Review: The Glass Menagerie. ADC Theatre Cambridge

The Glass Menagerie by Tennessee Williamsat the ADC Theatre, Cambridge

The Easter break brings with it the opportunity to see Tennessee Williams’ highly autobiographical play The Glass Menagerie at Cambridge’s ADC Theatre. Director James Dowson serves up a superb, polished production which, by incorporating elements that bring home the idea that this is a ‘memory play’, remains faithful to Williams’ original production plans.

At the start of the play, narrator and main character Tom Wingfield – representing Williams himself – introduces us to his mother Amanda and his sister Laura, and the modest apartment in St. Louis, Missouri in which they live. We learn early on that Tom’s father walked out on the family, sending only the shortest of notes as a crumb of comfort: ‘Hello. Goodbye!’ A portrait of this absent father (Williams’ own father was largely an absent one, drinking heavily and behaving like a tyrant) still hangs in the living room, though, and Laura constantly plays the phonograph records that he left behind. Tom is minded at times to follow in his father’s footsteps and get away, ‘as far as the system of transportation reaches!’ Thanks in part to the excellent set design – the gloomy colour of the leather couch, the austere fire escape planted directly on the stage – and in part to the pitch-perfect acting of Lynne Livingstone as Amanda and Asher Guy as Laura, we start to understand why Tom feels so oppressed in the apartment. Laura does little more than while away time tending to her collection of glass animals, and Amanda is overbearing, monitoring Tom’s eating obsessively and demanding that he ‘Rise and shine!’ each morning. ‘I’ll rise, but I won’t shine,’ Tom says acerbically: he is unable to shine in his home environment, or in his humdrum job at a warehouse. Tim Drummond is very impressive as the baggy-trousered Tom, his delivery reminiscent of a forties noir radio-play. He admirably pulls off the feat of making Tom by turns charming and hard to like, and is the picture of restlessness.

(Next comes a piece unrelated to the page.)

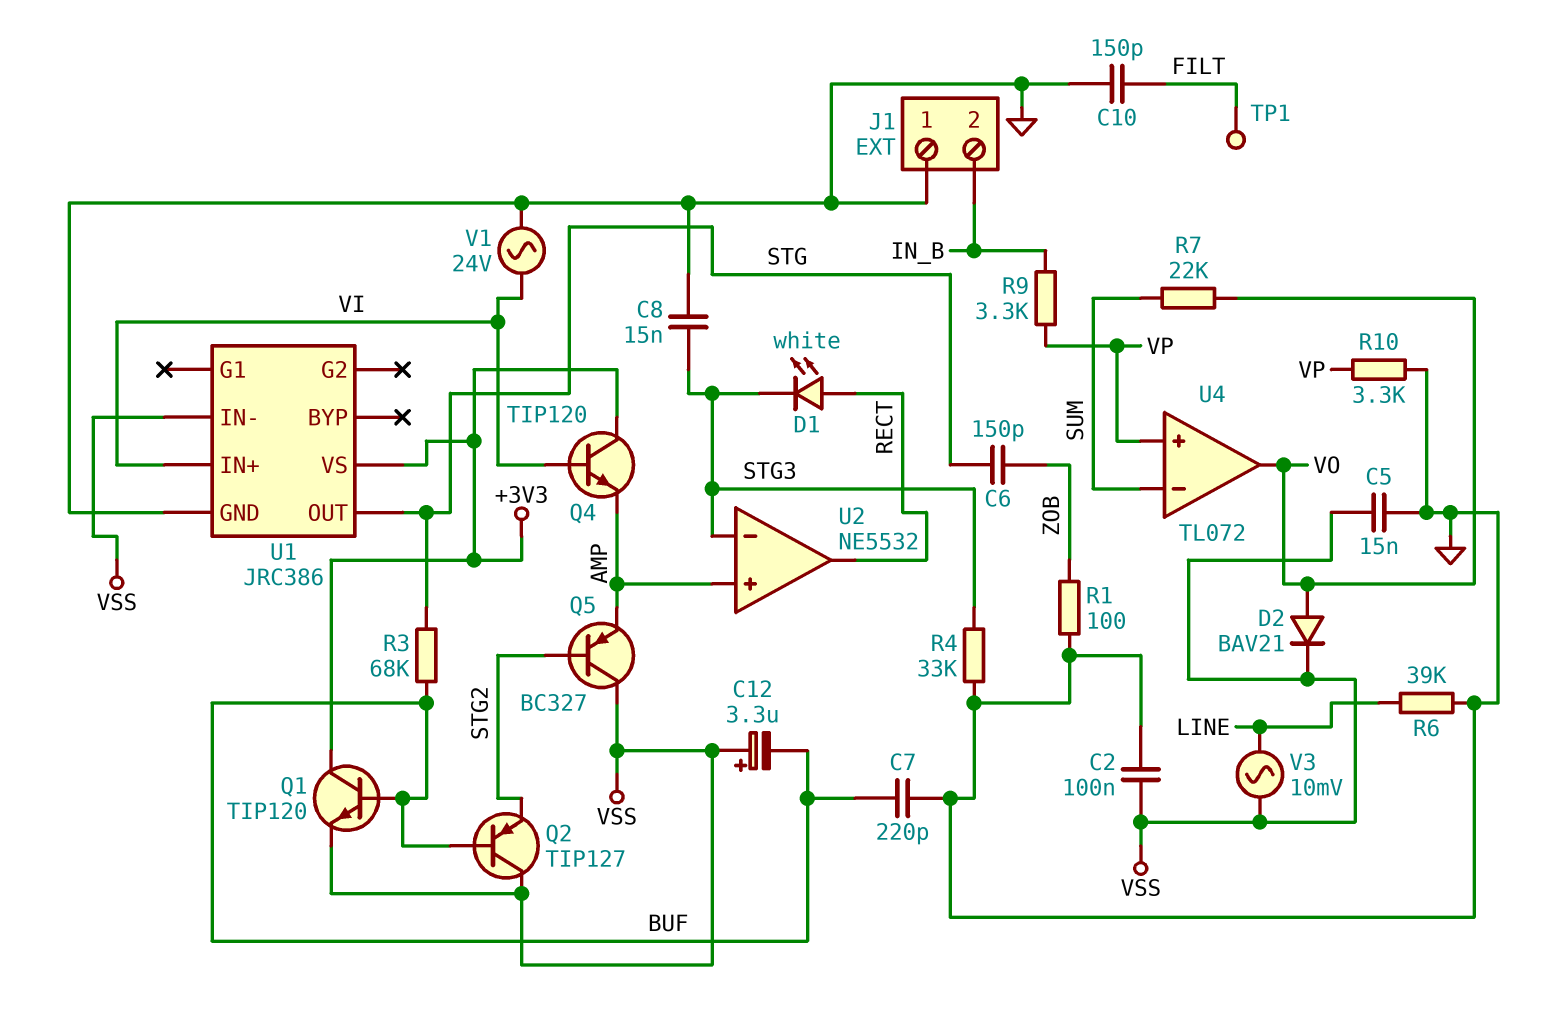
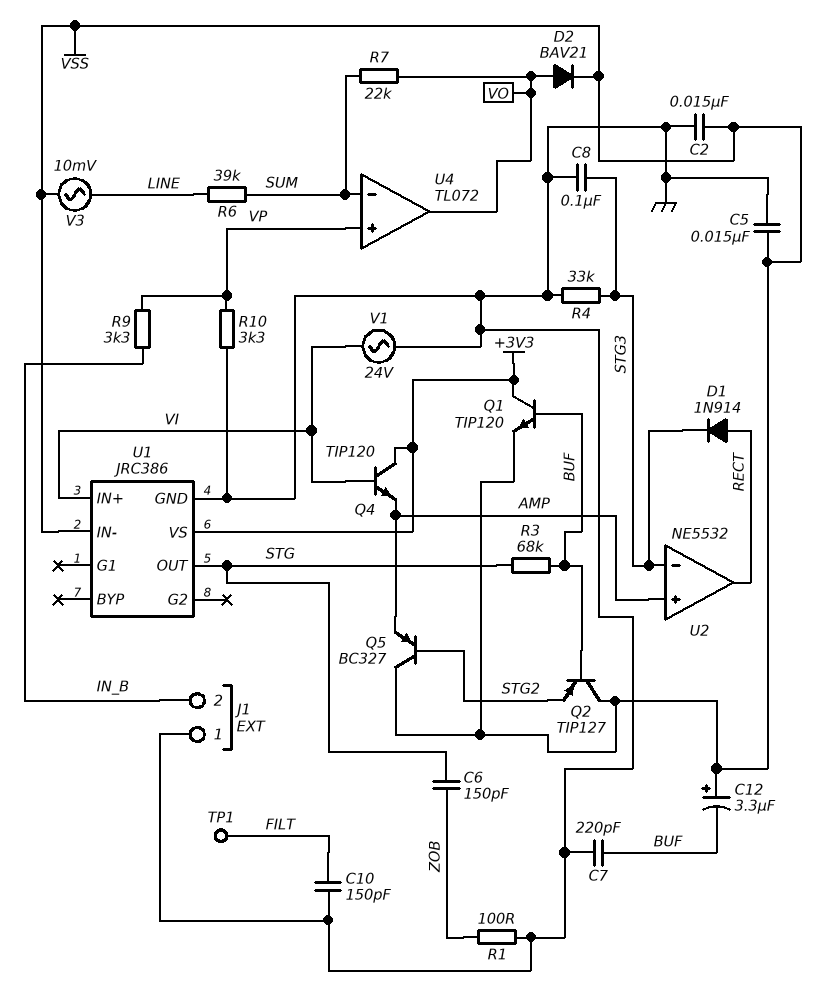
C2: 100nF (GND, VSS) -> 15nF (GND, VSS)
C8: 15nF (GND, STG3) -> 100nF (GND, STG3)
D1: LED white (A RECT, K STG3) -> diode 1N914 (A RECT, K STG3)
R6: 39k (GND, LINE) -> 39k (LINE, SUM)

In his programme notes, the play’s director reminds us that we are only seeing the other family members as Tom remembers them, so we ought to cut them some slack. Lynne Livingstone certainly brings out Amanda’s anxieties very well, as she frets over Laura’s lack of ‘gentleman callers’ and Tom’s late-night trips to the movies. Livingstone also shows us the ‘vivacity’ for which Amanda claims to have been known in her younger years, and brings a liveliness to the character, one that is reinforced by Amanda’s inventive language: ‘You’re eloquent as an oyster.’ Her giddy excitement and flirtatiousness (that dress!) when a potential suitor for Laura finally arrives, in the shape of Jim O’Connor, is delightfully well-judged. So, too, is Jim’s response: Christian Bailey does an excellent job of being both bewildered and amused by Amanda’s behaviour. Asher Guy is extremely convincing as Laura, painfully shy and mortified by the prospect of sitting down for dinner with a man she had idolized at high school. When the two are left alone, a touching scene plays out, but Laura’s hopes are as fragile and prone to being dashed to pieces as the glass figurines she so cherishes. There is a powerful metaphor in the play for the tragic fate that lay in store for Tennessee Williams’ own sister, Rose, after she was diagnosed as being mentally ill.

Set at a time of great uncertainty and violence in world events, coupled with a fear of what the future would bring, the play will resonate with audiences today. Though the heavy theme of ‘everlasting regret’ is explicitly mentioned in it and brought to the fore, the play nonetheless makes us laugh and appreciate life’s lighter side – quite some accomplishment on the part of Williams and everyone involved in this production.